Arasanagaripattinam  is a village in the  
Avadaiyarkoilrevenue block of Pudukkottai district, Tamil Nadu, India.

Demographics 

As per the 2001 census, Arasanagaripattinam had a total population of 
8174 with 3969 males and 4205 females. Out of the total population  5503 people were literate.

Arasanagaripattinam: For a Chola king, the place where the Special Action Soldiers stayed to intimidate the short-lived monarch who refused to pay the bribe, Arasan Adi means the king's soldiers.  Maruvi became known as 'Arasanari' today as 'Arasanari' in the course of 'Arasan Adi'.

 Pondicherry is a planned state in India.  Pudukottai in the districts.  The village of "Arasanagaripattinam" is proud to be the first and most ancient village among the villages built and built on the same model.

 Every street is a street with no curves at even intervals.  You can see the sea at any street corner.  This is a unique feature not found in any of the other villages along the East Coast.

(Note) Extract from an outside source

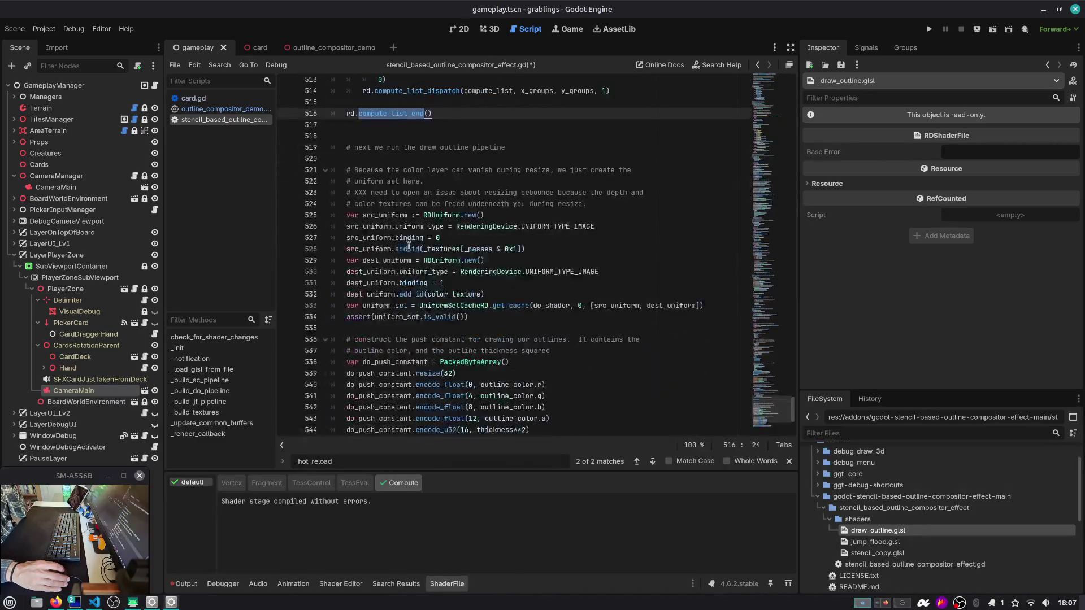
{"action": "double_click", "coordinate": [392, 218]}
{"action": "scroll", "coordinate": [391, 219], "scroll_direction": "down", "scroll_amount": 2}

 The pond called 'Bediya Dhammam' is one of the wonders of the royal city.  Like the valley, the pool was created exclusively for women to bathe secretly.  It is true to be astonished when we see that our rule in the protection of women was precision.

 In the royal city, the waves of the sea, the noise of the arbor, the depths of fear.  That is why the woman is described as the sea.  There has been a controversy since the Sangam period over whether the sea is bigger or Barry's mercy is bigger.  Nowhere else can you look clean to enjoy the long stretch of sea.  The difference here, as in other fishing villages, is the unwritten law that keyboards are not allowed.  Many villages have lost their identity and are one of the key boats for cultural degradation.  That's why these people are so sure that keyboards are not allowed to this day.

 As far as this village is concerned, there are many people who have contributed to the conservation.  There are those who have shouldered the security of the town.  I still remember so many people with gratitude.